Шая говорил долго и скорбно. Он рассказал нам о жизни Мирели — рассказал так, словно она стояла у него перед глазами. Он говорил о маленьком местечке на границе Польши и Белоруссии, о часовщике и его четвертой дочке. Он рассказал, что это был двадцать пятый часовщик в местечке, где и часов-то было всего двадцать четыре. Он рассказал о детстве маленькой Мирели, как росла она среди паршивых котят и дохлых собак. Там она обрела свой юмор и веселый характер, который не могли одолеть ни смерть отца, ни трахома братьев, ни даже война, беженство, голод. Шая говорил о том, что дальше так жить нельзя. Такую жизнь надо выкрасить, приделать к ней ручку — и выбросить. Жизнь надо создать новую, совсем новую — без приточек, подшивок и новых заплат на старые дыры, как на наших перелицованных штанах.
Катря плакала. Она утирала слезы платком у самых глаз. Мы тоже плакали. Только мы прятались за Катрину спину, чтобы она не видела наших слез.
Мирель лежала тихо и глядела в бездонное небо. Ты явилась, Мирель, неведомо откуда и вот уже уходишь, опять неведомо куда. Что тебе до нас? И что нам до тебя? А ведь мы же тебя любили, Мирель. На кого ты нас покидаешь?
Ты была нашей болью, Мирель. Нашим первым юношеским разочарованием.
Макар и Сербии подняли крышку. Пиркес взял молоток и длинные гвозди. Катря быстро наклонилась и поцеловала Мирель в холодный синий лоб. Потом она пошарила пальцами по груди. Она искала цветок. Выдернув из петлицы, она воткнула его умершей в волосы. Красная махровая роза запылала в черных кудрях Мирели. Мы придвинули гроб к краю ямы, Мирель покачнулась в своей последней постели, голова ее дрогнула, и она кивнула нам. Упала крышка и скрыла все навеки.
Когда гроб опустили на дно и комья глины часто и гулко застучали по доскам, Туровский тихо подал короткий знак… Мы вынули из карманов револьверы: браунинги, зауеры, парабеллумы, стейеры, — каких только револьверов не было у гимназистов во время войны, — и раз за разом трижды выпалили прямо в небесную высь, прямо в страшную безграничность неба тремя печальными, скорбными залпами…
Черепа и кости
И вот война вспыхнула снова.
Шестнадцатого июня Керенский издал свой памятный приказ.
«Воины! Отечество в опасности!.. В полном сознании великой ответственности… ваш вождь… Офицеры и солдаты… Приказываю вам — вперед!..»
Литературным стилем этот приказ чрезвычайно напоминал манифест царя Николая об отречении от престола. А впрочем, приказ этот и был фактическим концом керенщины и Керенского. Ведь через два дня — восемнадцатого — полмиллиона демонстрантов прошли по улицам Петрограда с плакатами «Вся власть Советам!».

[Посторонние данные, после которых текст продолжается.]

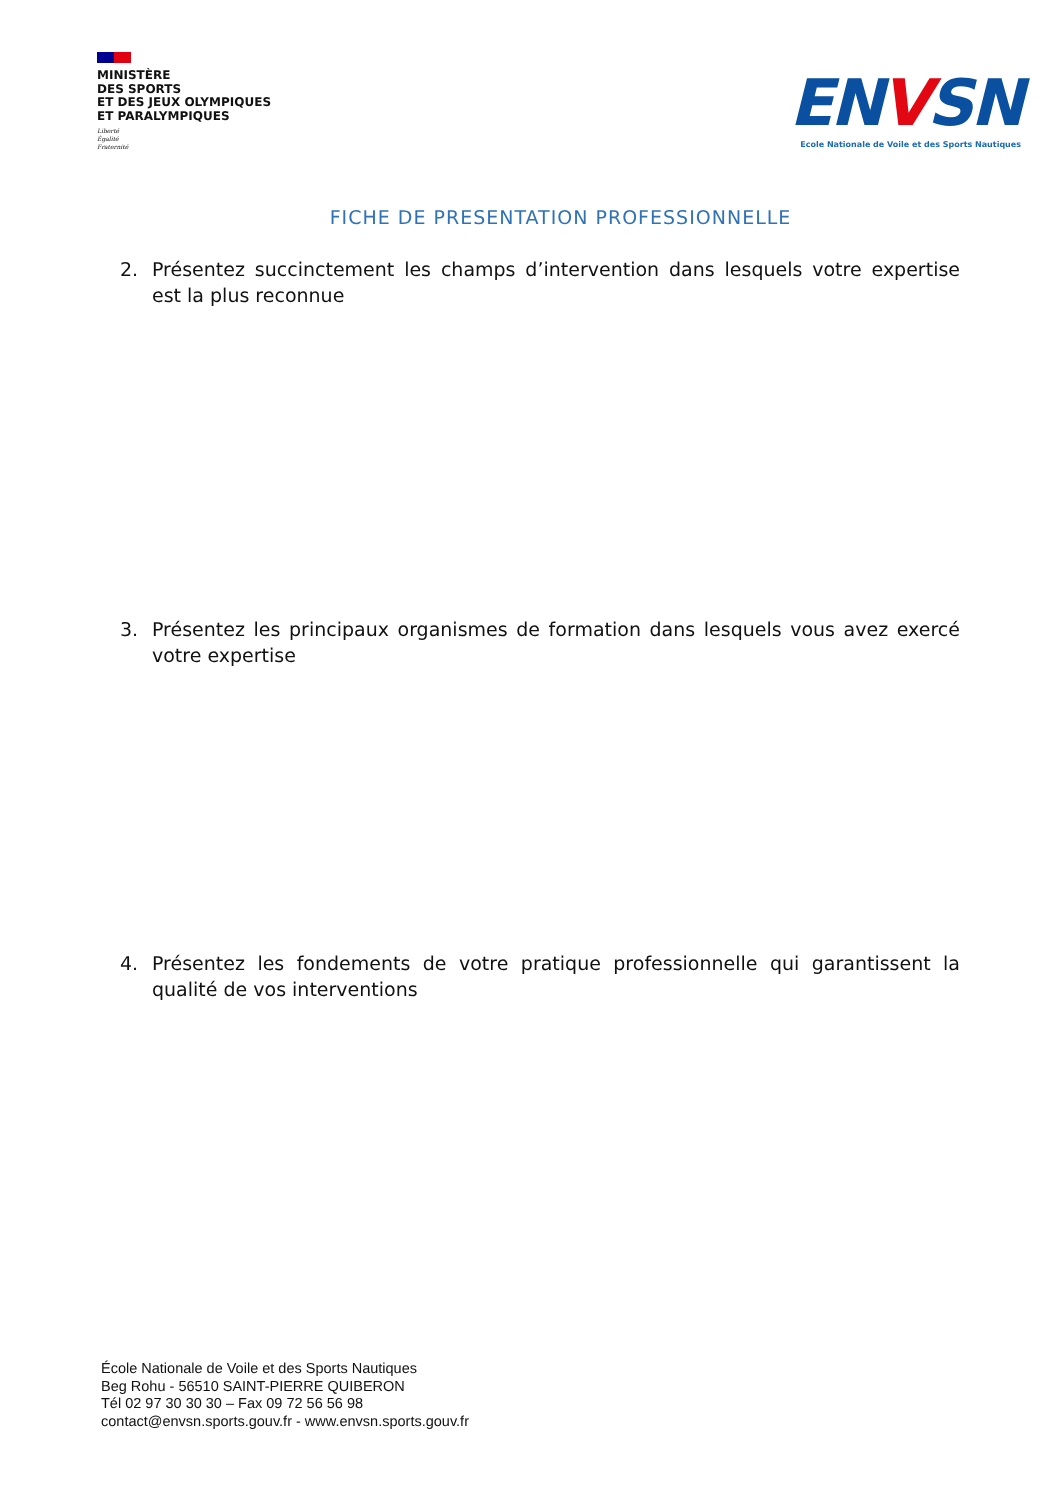MINISTÈRE
DES SPORTS
ET DES JEUX OLYMPIQUES
ET PARALYMPIQUES
Liberté
Égalité
Fraternité
ENVSN
Ecole Nationale de Voile et des Sports Nautiques
FICHE DE PRESENTATION PROFESSIONNELLE
2. Présentez succinctement les champs d’intervention dans lesquels votre expertise est la plus reconnue
3. Présentez les principaux organismes de formation dans lesquels vous avez exercé votre expertise
4. Présentez les fondements de votre pratique professionnelle qui garantissent la qualité de vos interventions
École Nationale de Voile et des Sports Nautiques
Beg Rohu - 56510 SAINT-PIERRE QUIBERON
Tél 02 97 30 30 30 – Fax 09 72 56 56 98
contact@envsn.sports.gouv.fr - www.envsn.sports.gouv.fr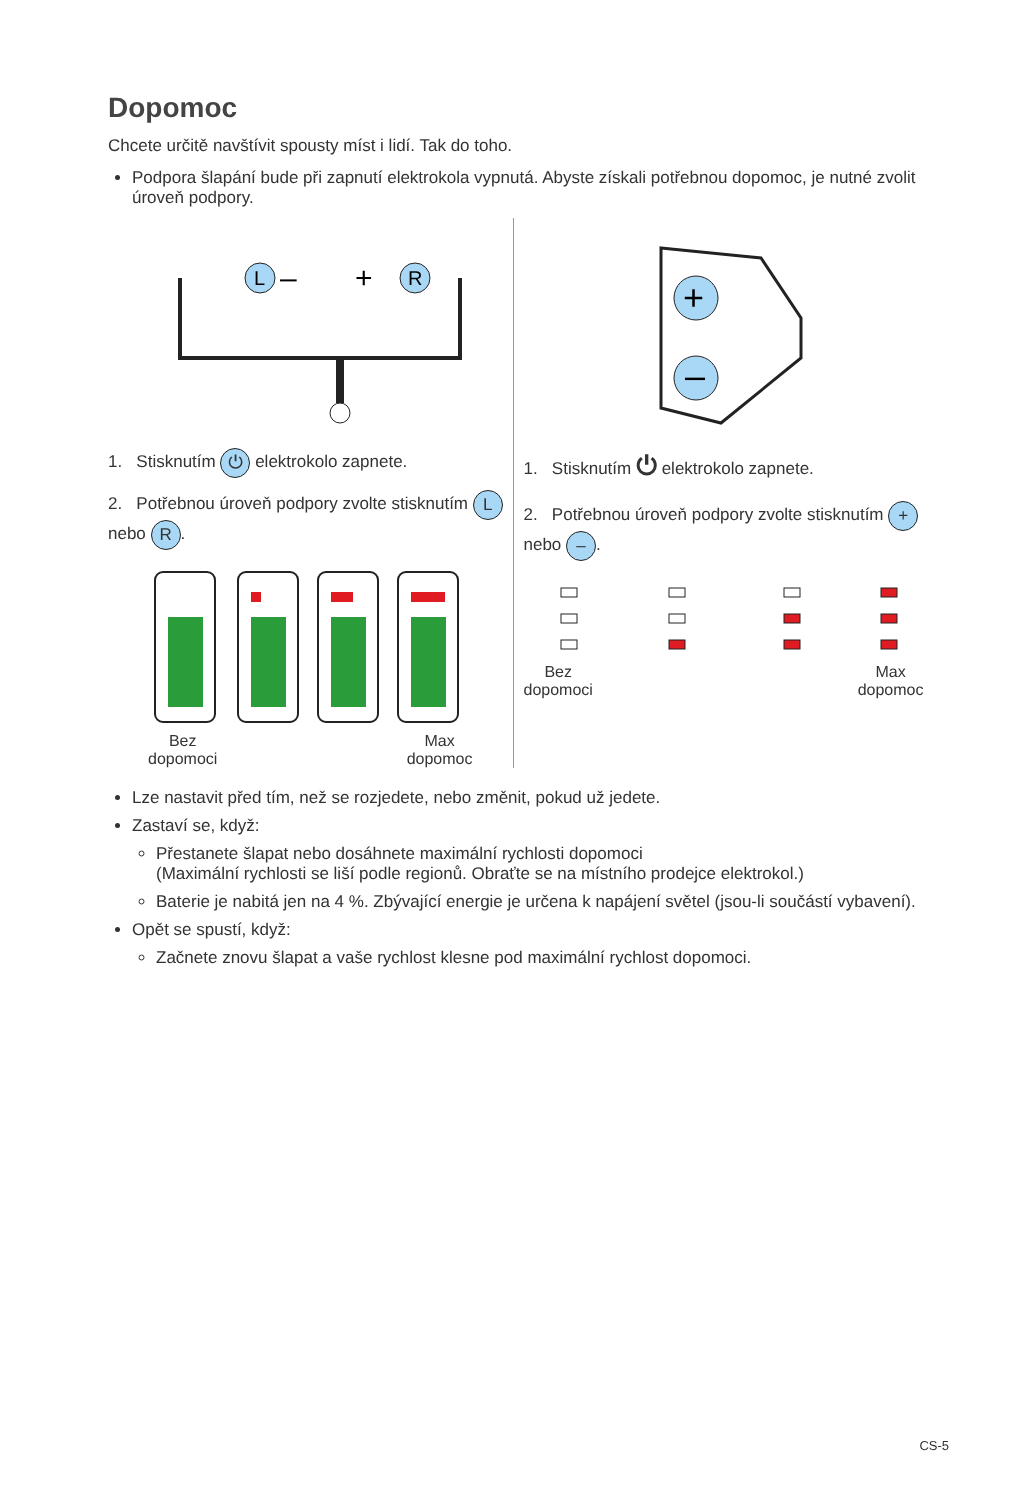Dopomoc
Chcete určitě navštívit spousty míst i lidí. Tak do toho.
Podpora šlapání bude při zapnutí elektrokola vypnutá. Abyste získali potřebnou dopomoc, je nutné zvolit úroveň podpory.
L
–
+
R
1. Stisknutím ⏻ elektrokolo zapnete.
2. Potřebnou úroveň podpory zvolte stisknutím L nebo R.
Bez
dopomoci Max
dopomoc
+
–
1. Stisknutím ⏻ elektrokolo zapnete.
2. Potřebnou úroveň podpory zvolte stisknutím + nebo –.
Bez
dopomoci Max
dopomoc
Lze nastavit před tím, než se rozjedete, nebo změnit, pokud už jedete.
Zastaví se, když:
Přestanete šlapat nebo dosáhnete maximální rychlosti dopomoci
(Maximální rychlosti se liší podle regionů. Obraťte se na místního prodejce elektrokol.)
Baterie je nabitá jen na 4 %. Zbývající energie je určena k napájení světel (jsou-li součástí vybavení).
Opět se spustí, když:
Začnete znovu šlapat a vaše rychlost klesne pod maximální rychlost dopomoci.
CS-5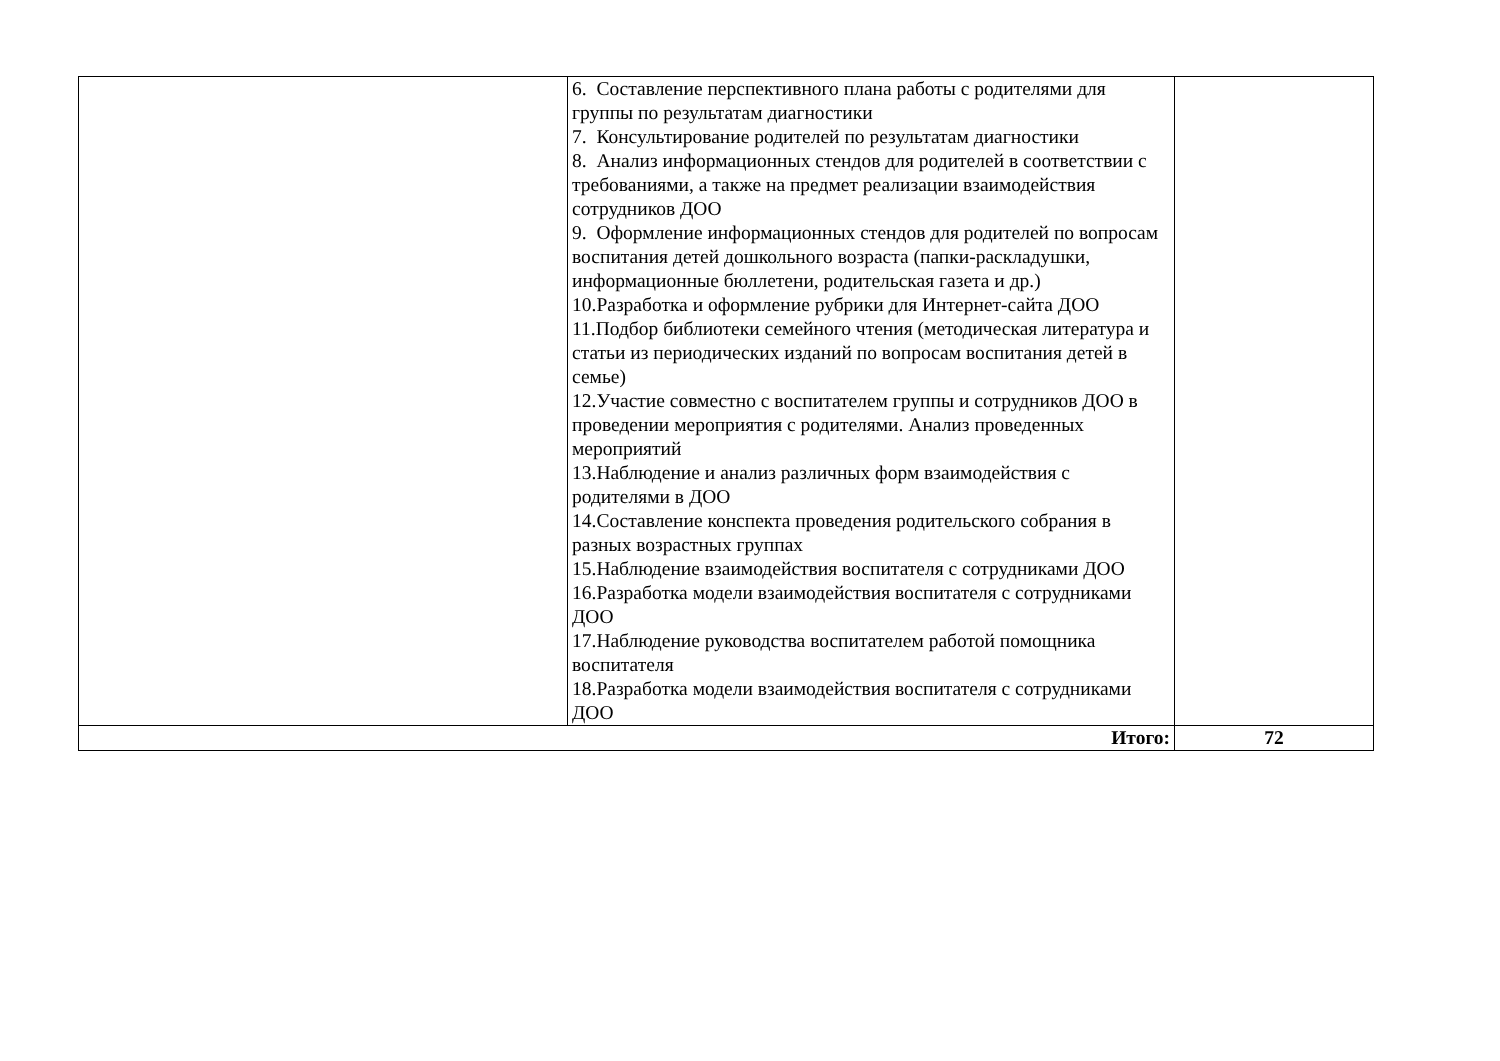| | 6. Составление перспективного плана работы с родителями для группы по результатам диагностики 7. Консультирование родителей по результатам диагностики 8. Анализ информационных стендов для родителей в соответствии с требованиями, а также на предмет реализации взаимодействия сотрудников ДОО 9. Оформление информационных стендов для родителей по вопросам воспитания детей дошкольного возраста (папки-раскладушки, информационные бюллетени, родительская газета и др.) 10.Разработка и оформление рубрики для Интернет-сайта ДОО 11.Подбор библиотеки семейного чтения (методическая литература и статьи из периодических изданий по вопросам воспитания детей в семье) 12.Участие совместно с воспитателем группы и сотрудников ДОО в проведении мероприятия с родителями. Анализ проведенных мероприятий 13.Наблюдение и анализ различных форм взаимодействия с родителями в ДОО 14.Составление конспекта проведения родительского собрания в разных возрастных группах 15.Наблюдение взаимодействия воспитателя с сотрудниками ДОО 16.Разработка модели взаимодействия воспитателя с сотрудниками ДОО 17.Наблюдение руководства воспитателем работой помощника воспитателя 18.Разработка модели взаимодействия воспитателя с сотрудниками ДОО | |
| Итого: | | 72 |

А фронт уже рокотал. Тяжелые орудия били с такой силой, что жалобно всхлипывали стекла и весь небесный простор гудел и содрогался, как в осеннюю непогоду в степи.
Ближние подступы к фронту заворошились и загрохотали. По шоссе и военным трактам день и ночь безостановочно катили фуражные обозы, санитарные повозки и реквизированные крестьянские подводы с бородатыми резервистами-ополченцами. Они были в крестьянских штанах, постолах, в кожушках. Только солдатский картуз с ополченским крестиком на околыше свидетельствовал об их принадлежности к армии. Они сидели на грядках телег, свесив ноги, как сидели и ездили они ежегодно, вот уже сорок лет, в косовицу на поле. И между колен, как рукоятки кос, они держали длинные и ржавые однозарядные берданки.
По волочисской линии бесконечной цепью побежали красные вагоны. На черном поле, в уголке, где весовщики отмечают мелом название станции и наименование груза, теперь блистал нарисованный белой эмалевой краской человеческий череп на двух скрещенных костях, вроде эмблемы на железных дверях распределительных электрических шкафов. Только вместо «40 человек 8 лошадей» там бывает надпись «смертельно». Черные суконные флаги с вышитыми серебром черепом и скрещенными костями трепались по ветру перед этими эшелонами, водруженные на паровозах. Ветер играл черными полотнищами и рвал тяжелое сукно, как ситец, на ленты, в бахрому. Страшная эмблема смерти была нашита на левом рукаве и у каждого солдата. Это отправлялись на фронт штурмовые «батальоны смерти».
Последними проехали батальоны: «Христа-спасителя», «Одесса-мама» и прапорщика Бочкаревой.